SOURCE PASSAGE below:
# Blue Moccasin Charlie Worms



## BassAddict (Aug 10, 2007)

Any of you have any luck with the blue moccasin 8" Charlie's worms?


----------



## Jim (Aug 10, 2007)

I have never heard of them, You have a link or description?


----------



## Nickk (Aug 10, 2007)

is that a Charlie Case product?


----------



## BassAddict (Aug 10, 2007)

Just snapped a photo of em, the basspro product shots of worms always seam to be off from what they send ya. I’m trying to mimic a blue gill so I impulse bought these after going to Wal-Mart just to get my old reliable 6" pumpkin green renegades hehehe... what do you guys think? its the closest color pattern ive seen to a bluegill so far.


----------



## Jim (Aug 10, 2007)

I'll check my loacal walmart! Is that like a dark blue/purple?

From the picture below, Which one is it? (From Basspro site)


----------



## BassAddict (Aug 10, 2007)

it more a black/tanish laminate with blue flake thrown in. basspro shows it as #12 but there it looks more like black with a motor oil tail sprinkled with blue flakes


----------



## BassAddict (Aug 10, 2007)

I love catching fish on a new lure!!!

Edit: Errrrr i mean worm.......


----------



## Jim (Aug 10, 2007)

At least you know they work now! That fish looks dark!


----------



## BassAddict (Aug 10, 2007)

Dark and unually not too big...... I need to find a new pond to fish, but that pond where i caught him is only about 5 minutes away.


----------



## Captain Ahab (Aug 10, 2007)

looks almost like a smallmouth


----------



## Captain Ahab (Nov 7, 2013)

Remember when????????????????????????????????????


----------



## BassAddict (Nov 7, 2013)

Captain Ahab said:


> Remember when????????????????????????????????????



Yes that was when I still had my innocence........ Then I meet Ahab!


----------



## thudpucker (Nov 8, 2013)

Why would one guy's worms be any better than another guys worms?


----------
End of SOURCE PASSAGE.
DATA FOR PROCESSING below:
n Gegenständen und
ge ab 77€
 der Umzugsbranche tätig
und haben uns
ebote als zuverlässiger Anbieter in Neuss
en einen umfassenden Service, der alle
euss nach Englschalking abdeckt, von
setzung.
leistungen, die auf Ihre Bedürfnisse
End of DATA FOR PROCESSING.
● WHAT YOU WILL DO:
A – Which usernames post in the forum thread about blue moccasin Charlie worms?
B – Can you give the listing lines again with "Service" changed to "Kundendienst" and everything else left as it is?

● TASK-BY-TASK RESULTS:
A – BassAddict, Jim, Nickk, Captain Ahab, thudpucker

B –
n Gegenständen und
ge ab 77€
 der Umzugsbranche tätig
und haben uns
ebote als zuverlässiger Anbieter in Neuss
en einen umfassenden Kundendienst, der alle
euss nach Englschalking abdeckt, von
setzung.
leistungen, die auf Ihre Bedürfnisse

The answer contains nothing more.